Phyluce
Description
phyluce (phy-loo-chee) is a software package that was initially developed for analyzing data collected from ultraconserved elements in organismal genomes.
The package now includes a number of tools spanning:
- The assembly of raw read data to contigs
- The separation of UCE loci from assembled contigs
- Parallel alignment generation, alignment trimming, and alignment data summary methods in preparation for analysis
- Alignment and SNP calling using UCE or other types of raw-read data.

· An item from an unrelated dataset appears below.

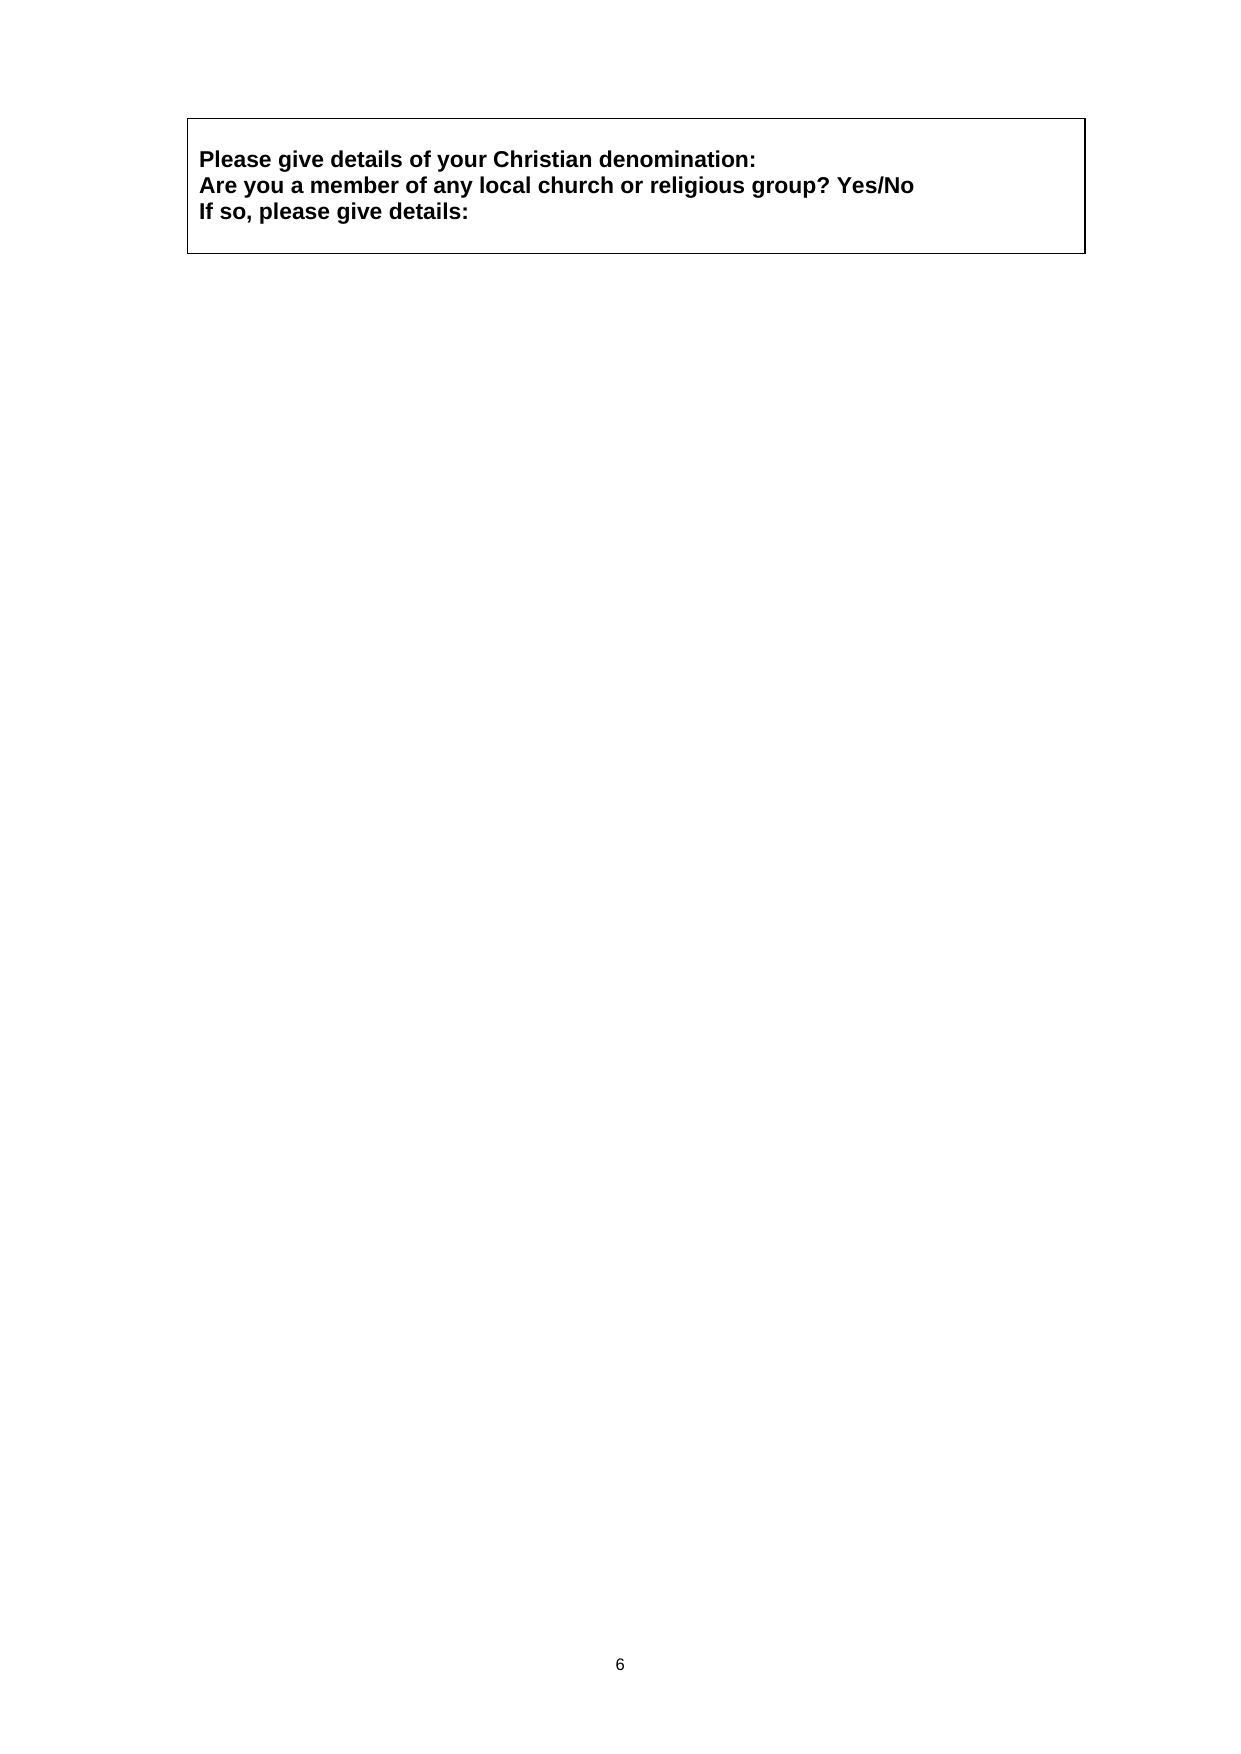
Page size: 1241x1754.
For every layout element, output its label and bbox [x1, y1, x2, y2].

table_header [188, 119, 1084, 253]
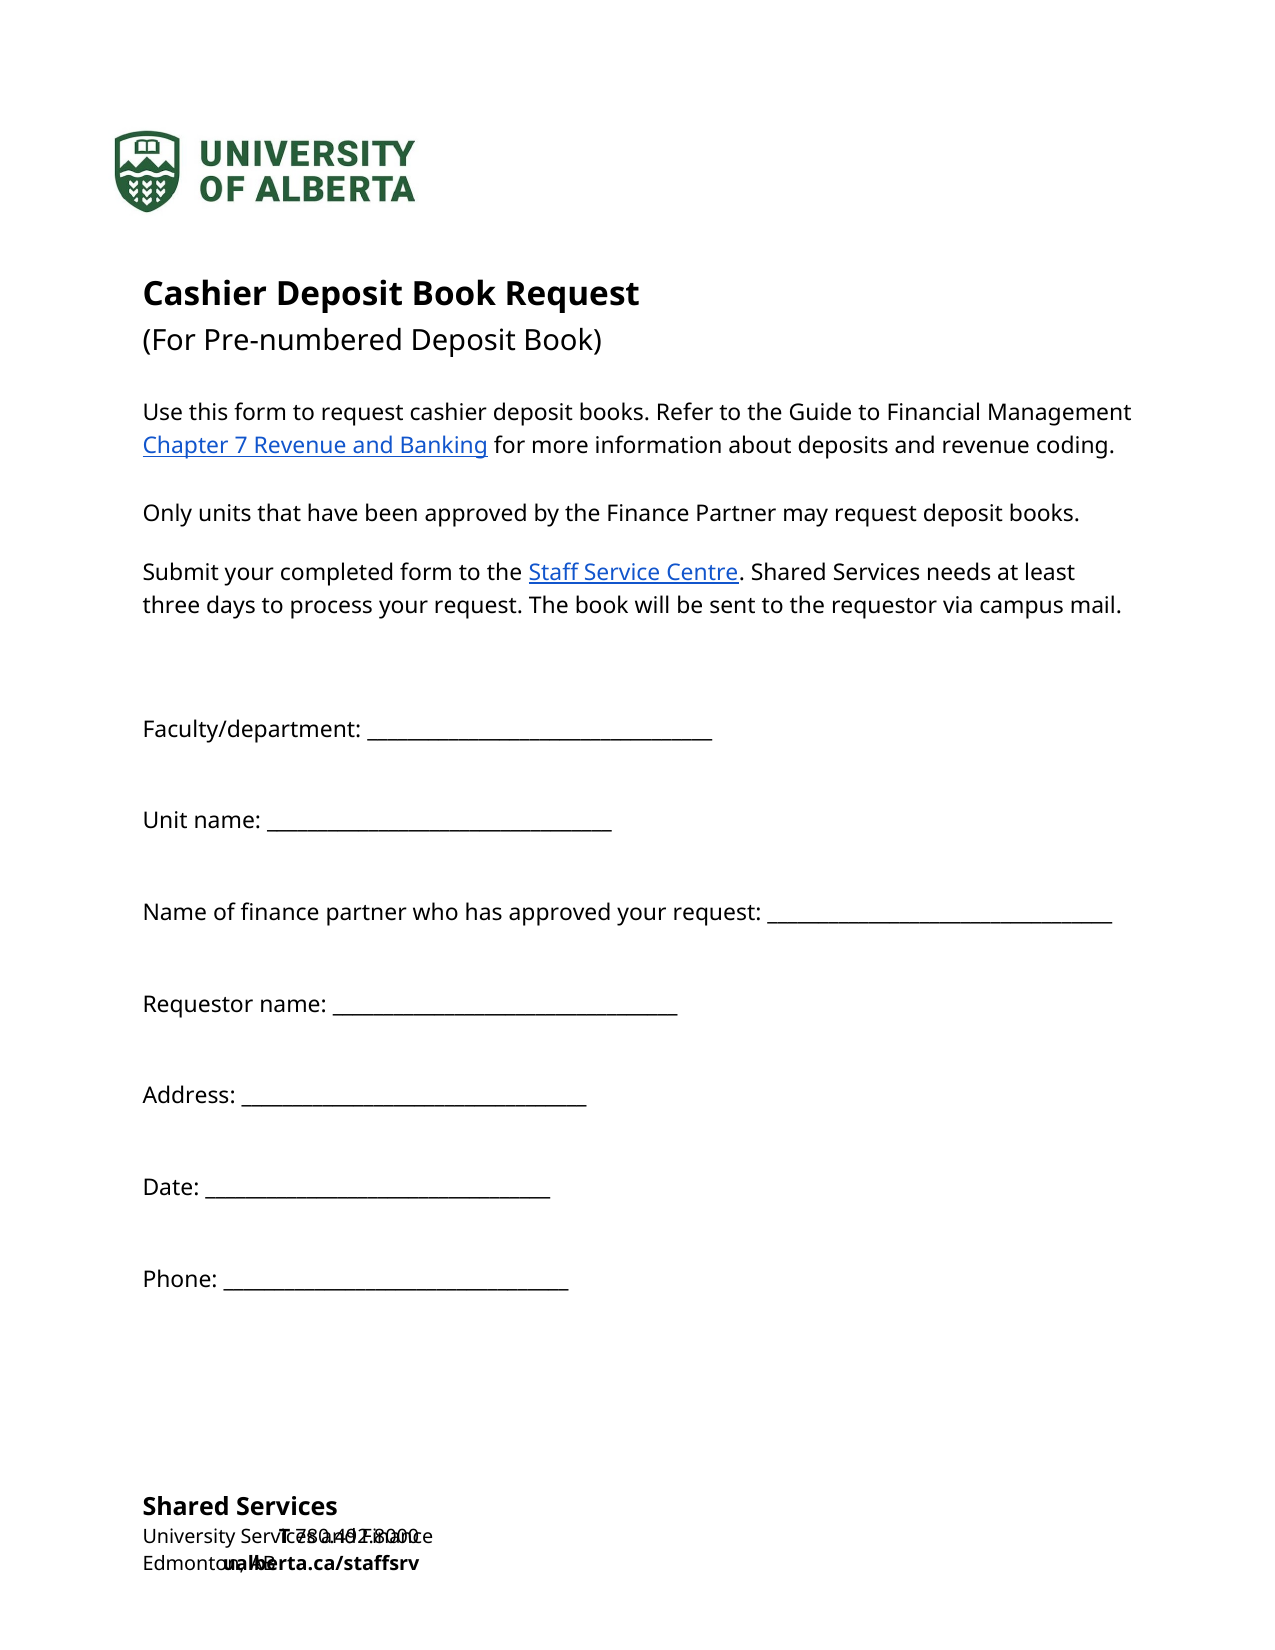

As it stands, the phyluce package is useful for analyzing both data collected from UCE loci and also data collection from other types of loci for phylogenomic studies at the species, population, and individual levels.
Required Modules
System Variables
- HPC_{{#uppercase:phyluce}}_DIR - installation directory
- HPC_{{#uppercase:phyluce}}_CONF - default configuration file directory where phyluce.conf is located
Additional Information
- Configuration File
Phyluce is looking for the config file in a couple of default locations one of which is ~/.phyluce.conf. We provide a basic working configuration file at $HPC_PHYLUCE_CONF/phyluce.conf, which should be used automatically by phyluce executables. However, if you need to change the parameters you can copy it to your home directory with
$ ml phyluce $ cp $HPC_PHYLUCE_CONF/phyluce.conf ~/.phyluce.conf
See Phyluce Documentation about using your personal copy of phyluce.conf to make any changes you need.
Citation
If you publish research that uses phyluce you have to cite it as follows:
Faircloth BC. 2014. phyluce: phylogenetic estimation from ultraconserved elements. doi:10.6079/J9PHYL.
BC Faircloth, McCormack JE, Crawford NG, Harvey MG, Brumfield RT, Glenn TC. 2012. Ultraconserved elements anchor thousands of genetic markers spanning multiple evolutionary timescales. Systematic Biology 61: 717–726. doi:10.1093/sysbio/SYS004.